# ФРАГМЕНТ ТЕКСТА
_ _ _

Коммунистическая идеология презирала Фихте и игнорировала Хайдеггера. С простотой, характерной для примитивных социальных устройств, она без обиняков обязала художника исполнять несложный пропагандистский долг. В противном случае онежские просторы или мордовские болота должны были образумить нечестивцев. Справедливости ради отмечу, что вера в золотой век коммунизма у многих писателей могла быть вполне искренней, как, например, у горлана и буяна Маяковского. Но она продолжалась недолго. На всякий случай цензура и ГУЛАГ недреманным оком следили за возможными строптивцами. Поскольку никакая метафизика невозможна без свободного мышления, в течение семидесяти лет она фактически отсутствовала и в русской философии, и в русской литературе.
— Насколько в этом отношении ситуация в СССР отличалась от того, что имело место в «свободном мире», например во Франции?

_ _ _

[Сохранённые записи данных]
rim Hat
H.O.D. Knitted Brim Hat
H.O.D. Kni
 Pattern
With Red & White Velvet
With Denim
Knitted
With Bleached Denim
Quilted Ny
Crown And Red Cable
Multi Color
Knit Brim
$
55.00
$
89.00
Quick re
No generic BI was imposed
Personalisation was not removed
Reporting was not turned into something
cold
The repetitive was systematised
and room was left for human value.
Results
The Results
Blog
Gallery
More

_ _ _

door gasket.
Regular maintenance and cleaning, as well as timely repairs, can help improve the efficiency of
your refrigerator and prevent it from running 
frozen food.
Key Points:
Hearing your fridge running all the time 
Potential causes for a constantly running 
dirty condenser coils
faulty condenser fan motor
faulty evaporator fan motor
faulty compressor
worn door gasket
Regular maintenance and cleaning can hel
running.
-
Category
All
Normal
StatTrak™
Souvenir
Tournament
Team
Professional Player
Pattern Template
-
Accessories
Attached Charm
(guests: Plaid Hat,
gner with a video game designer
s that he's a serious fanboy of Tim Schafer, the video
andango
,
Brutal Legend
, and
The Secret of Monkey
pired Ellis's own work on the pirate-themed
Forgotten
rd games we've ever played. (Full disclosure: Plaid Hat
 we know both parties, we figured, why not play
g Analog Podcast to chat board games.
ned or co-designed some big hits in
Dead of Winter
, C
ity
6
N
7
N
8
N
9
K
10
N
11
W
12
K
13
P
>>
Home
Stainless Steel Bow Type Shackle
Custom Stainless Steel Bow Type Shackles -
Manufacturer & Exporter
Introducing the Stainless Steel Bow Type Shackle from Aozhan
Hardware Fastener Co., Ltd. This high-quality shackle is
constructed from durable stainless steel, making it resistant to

_ _ _

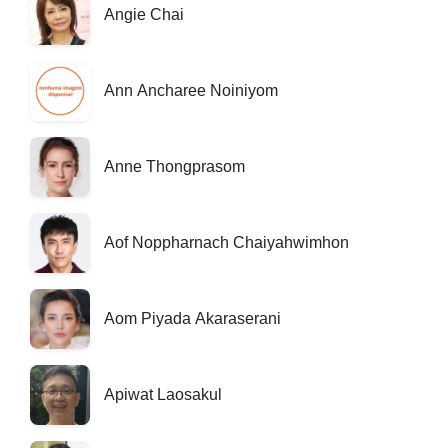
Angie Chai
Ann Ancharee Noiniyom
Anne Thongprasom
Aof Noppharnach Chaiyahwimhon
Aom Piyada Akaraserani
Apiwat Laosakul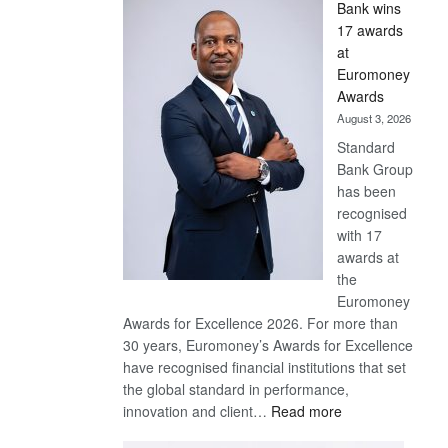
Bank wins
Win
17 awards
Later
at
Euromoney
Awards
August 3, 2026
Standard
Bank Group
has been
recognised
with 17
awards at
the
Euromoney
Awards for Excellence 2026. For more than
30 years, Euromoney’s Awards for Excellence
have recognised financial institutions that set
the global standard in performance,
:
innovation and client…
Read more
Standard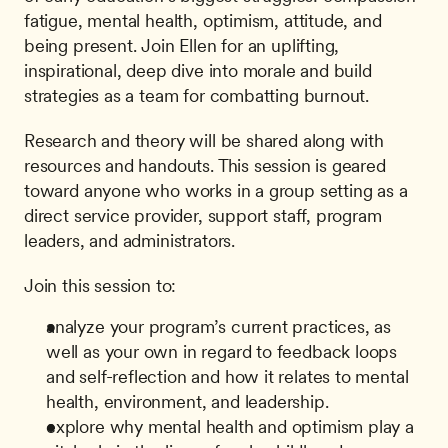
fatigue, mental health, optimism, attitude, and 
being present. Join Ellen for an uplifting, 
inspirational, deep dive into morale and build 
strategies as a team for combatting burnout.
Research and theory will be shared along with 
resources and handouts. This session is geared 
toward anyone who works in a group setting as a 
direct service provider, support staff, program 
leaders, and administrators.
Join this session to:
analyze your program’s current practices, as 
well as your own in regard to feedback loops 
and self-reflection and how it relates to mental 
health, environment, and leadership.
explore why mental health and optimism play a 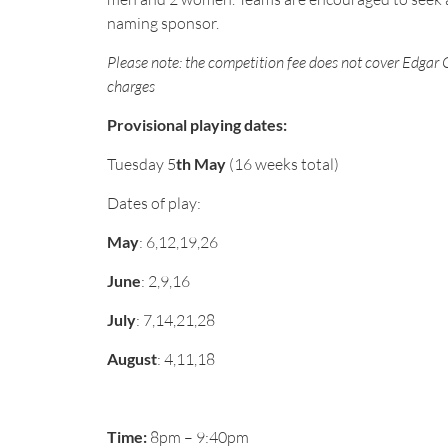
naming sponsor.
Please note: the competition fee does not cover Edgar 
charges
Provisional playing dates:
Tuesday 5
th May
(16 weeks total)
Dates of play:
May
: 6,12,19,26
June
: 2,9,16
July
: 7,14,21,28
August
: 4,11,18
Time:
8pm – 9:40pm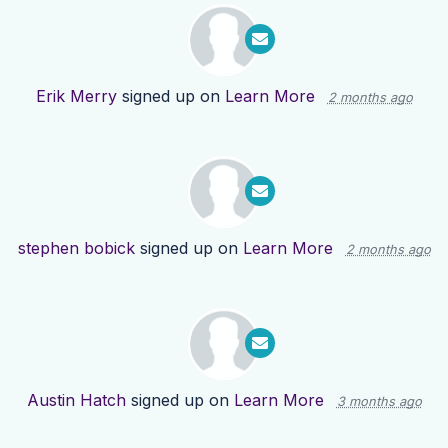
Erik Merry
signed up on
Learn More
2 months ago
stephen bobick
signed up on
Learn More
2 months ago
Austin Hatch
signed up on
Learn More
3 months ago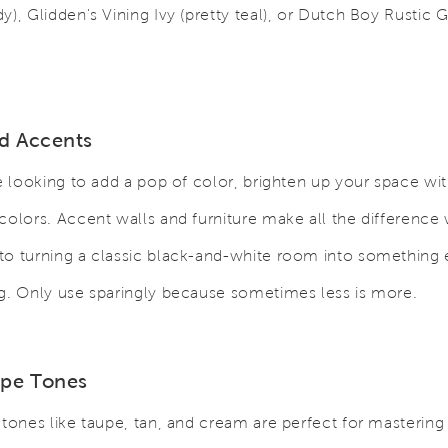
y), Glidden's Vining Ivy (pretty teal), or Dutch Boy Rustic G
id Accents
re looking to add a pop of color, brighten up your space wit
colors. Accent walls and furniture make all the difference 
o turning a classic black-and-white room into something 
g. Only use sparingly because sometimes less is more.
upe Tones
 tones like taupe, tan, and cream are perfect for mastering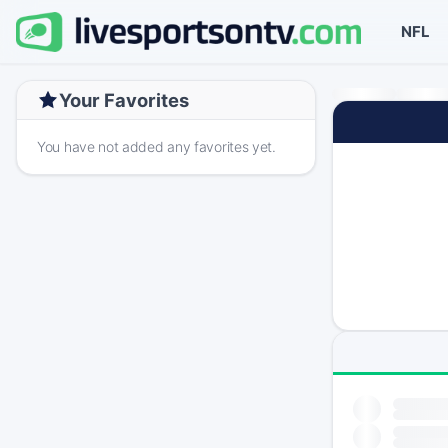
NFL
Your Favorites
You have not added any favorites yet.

_ _ _

# ЗАДАНИЕ
Объясните по фрагменту о коммунистической идеологии, почему метафизика в течение семидесяти лет фактически отсутствовала и в русской философии, и в русской литературе.

# ОТВЕТ
Никакая метафизика невозможна без свободного мышления. Коммунистическая идеология обязала художника исполнять пропагандистский долг, а цензура и ГУЛАГ следили за строптивцами.